-- WHAT YOU HAVE TO DO --
Count the lines of the listing below that contain the string "מזונות", and reply with that number alone.

-- GIVEN RECORDS --
######
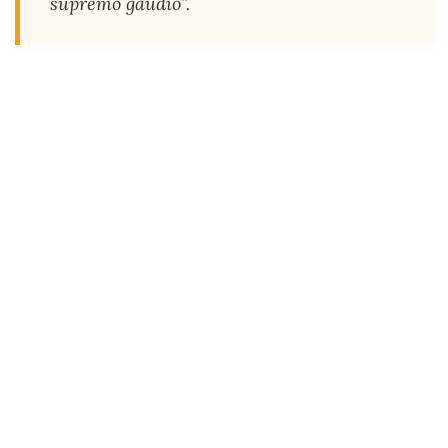
supremo gaudio”.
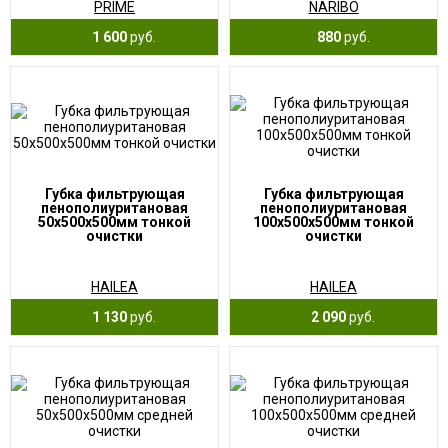
PRIME
NARIBO
1 600
руб.
880
руб.
Губка фильтрующая
Губка фильтрующая
пенополиуритановая
пенополиуритановая
50х500х500мм тонкой
100х500х500мм тонкой
очистки
очистки
HAILEA
HAILEA
1 130
руб.
2 090
руб.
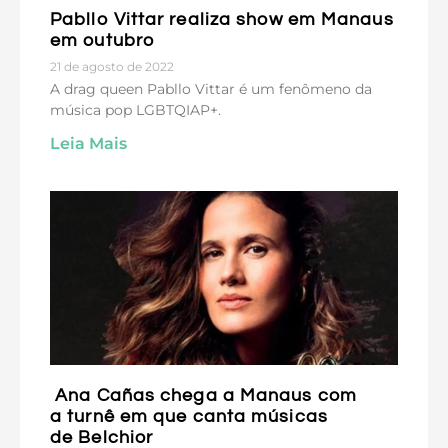
Pabllo Vittar realiza show em Manaus
em outubro
21 de agosto de 2022
A drag queen Pabllo Vittar é um fenômeno da
música pop LGBTQIAP+.
Leia Mais
Ana Cañas chega a Manaus com
a turnê em que canta músicas
de Belchior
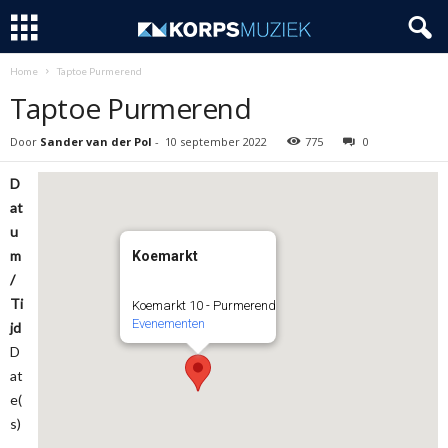
Home
Taptoe Purmerend
Taptoe Purmerend
Door
Sander van der Pol
-
10 september 2022
775
0
D
at
u
m
Koemarkt
/
Ti
Koemarkt 10 - Purmerend
Evenementen
jd
D
at
e(
s)
-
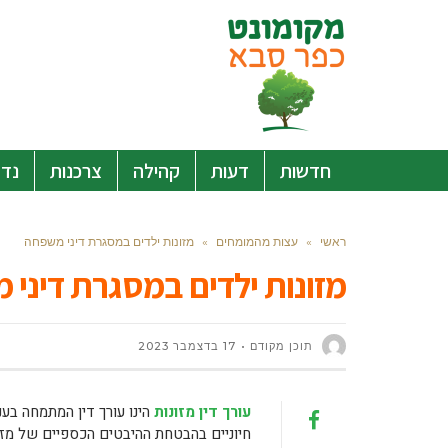
חדשות
דעות
קהילה
צרכנות
נדל
ראשי
»
עצות מהמומחים
»
מזונות ילדים במסגרת דיני משפחה
מזונות ילדים במסגרת דיני
תוכן מקודם
17 בדצמבר 2023
עורך דין מזונות
הינו עורך דין המתמחה בענ
חיוניים בהבטחת ההיבטים הכספיים של מזונ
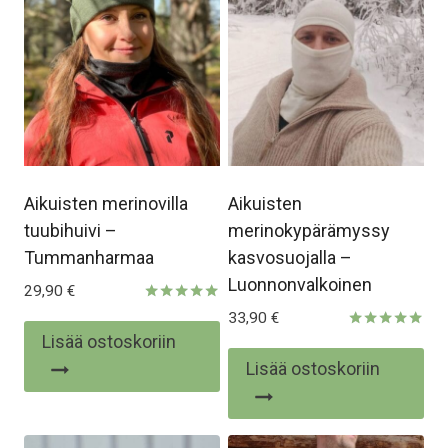
Aikuisten merinovilla
Aikuisten
tuubihuivi –
merinokypärämyssy
Tummanharmaa
kasvosuojalla –
Luonnonvalkoinen
29,90
€
Arvostelu
33,90
€
tuotteesta:
Lisää ostoskoriin
Arvostelu
5.00
tuotteesta:
/ 5
Lisää ostoskoriin
5.00
/ 5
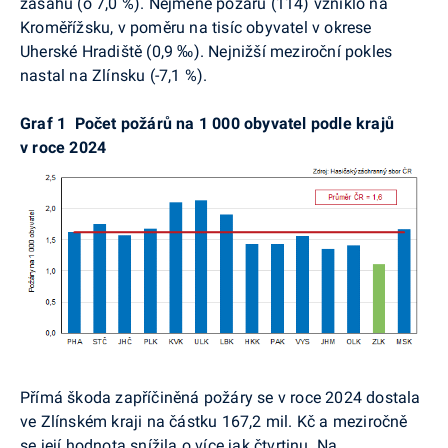
zásahů (o 7,0 %). Nejméně požárů (114) vzniklo na
Kroměřížsku, v poměru na tisíc obyvatel v okrese
Uherské Hradiště (0,9 ‰). Nejnižší meziroční pokles
nastal na Zlínsku (-7,1 %).
Graf 1
Počet požárů na 1 000 obyvatel podle krajů
v roce 2024
Přímá škoda zapříčiněná požáry se v roce 2024 dostala
ve Zlínském kraji na částku 167,2 mil. Kč a meziročně
se její hodnota snížila o více jak čtvrtinu. Na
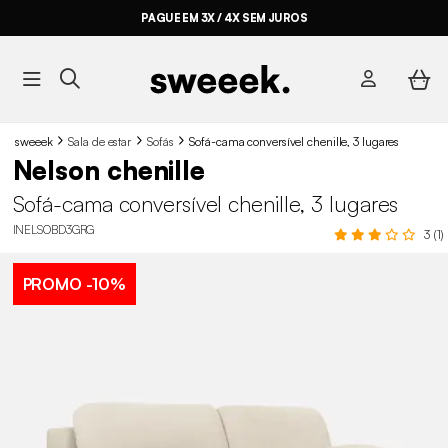
PAGUE EM 3X / 4X SEM JUROS
sweeek
Sala de estar
Sofás
Sofá-cama conversível chenille, 3 lugares
Nelson chenille
Sofá-cama conversível chenille, 3 lugares
INELSOBD3GRG
3 (1)
PROMO
-10%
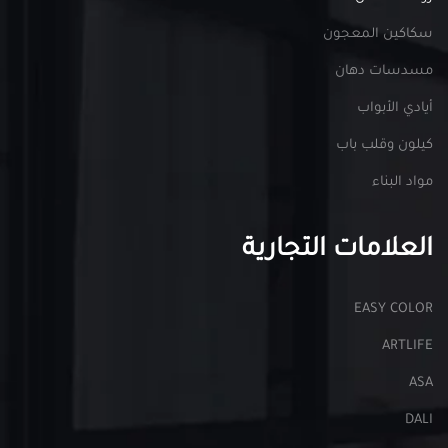
سكاكين المعجون
مسدسات دهان
أيادي الأبواب
كيلون وقلب باب
مواد البناء
العلامات التجارية
EASY COLOR
ARTLIFE
ASA
DALI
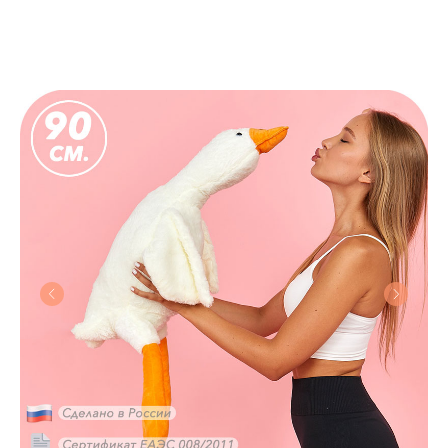
EMOJI-TOYS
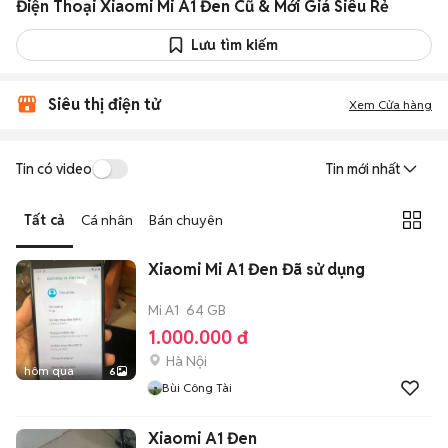
Điện Thoại Xiaomi Mi A1 Đen Cũ & Mới Giá Siêu Rẻ
Lưu tìm kiếm
Siêu thị điện tử
Xem Cửa hàng
Tin có video
Tin mới nhất
Tất cả
Cá nhân
Bán chuyên
Xiaomi Mi A1 Đen Đã sử dụng
Mi A1
64 GB
1.000.000 đ
Hà Nội
hôm qua
6
Bùi Công Tài
Xiaomi A1 Đen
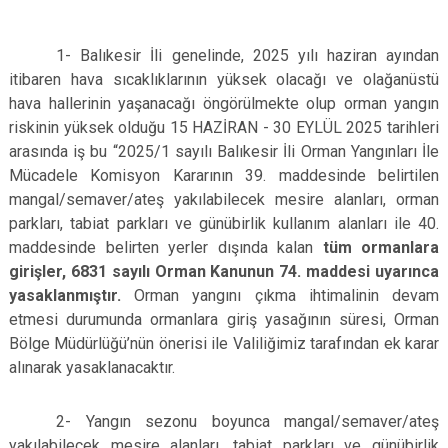
1- Balıkesir İli genelinde, 2025 yılı haziran ayından
itibaren hava sıcaklıklarının yüksek olacağı ve olağanüstü
hava hallerinin yaşanacağı öngörülmekte olup orman yangın
riskinin yüksek olduğu 15 HAZİRAN - 30 EYLÜL 2025 tarihleri
arasında iş bu “2025/1 sayılı Balıkesir İli Orman Yangınları İle
Mücadele Komisyon Kararının 39. maddesinde belirtilen
mangal/semaver/ateş yakılabilecek mesire alanları, orman
parkları, tabiat parkları ve günübirlik kullanım alanları ile 40.
maddesinde belirten yerler dışında kalan
tüm ormanlara
girişler, 6831 sayılı Orman Kanunun 74. maddesi uyarınca
yasaklanmıştır.
Orman yangını çıkma ihtimalinin devam
etmesi durumunda ormanlara giriş yasağının süresi, Orman
Bölge Müdürlüğü’nün önerisi ile Valiliğimiz tarafından ek karar
alınarak yasaklanacaktır.
2- Yangın sezonu boyunca mangal/semaver/ateş
yakılabilecek mesire alanları, tabiat parkları ve günübirlik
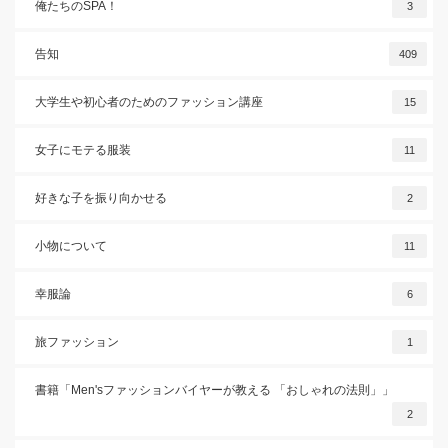
俺たちのSPA！
3
告知
409
大学生や初心者のためのファッション講座
15
女子にモテる服装
11
好きな子を振り向かせる
2
小物について
11
幸服論
6
旅ファッション
1
書籍「Men'sファッションバイヤーが教える 「おしゃれの法則」」
2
######
-- EXERCISE SOLUTION --
3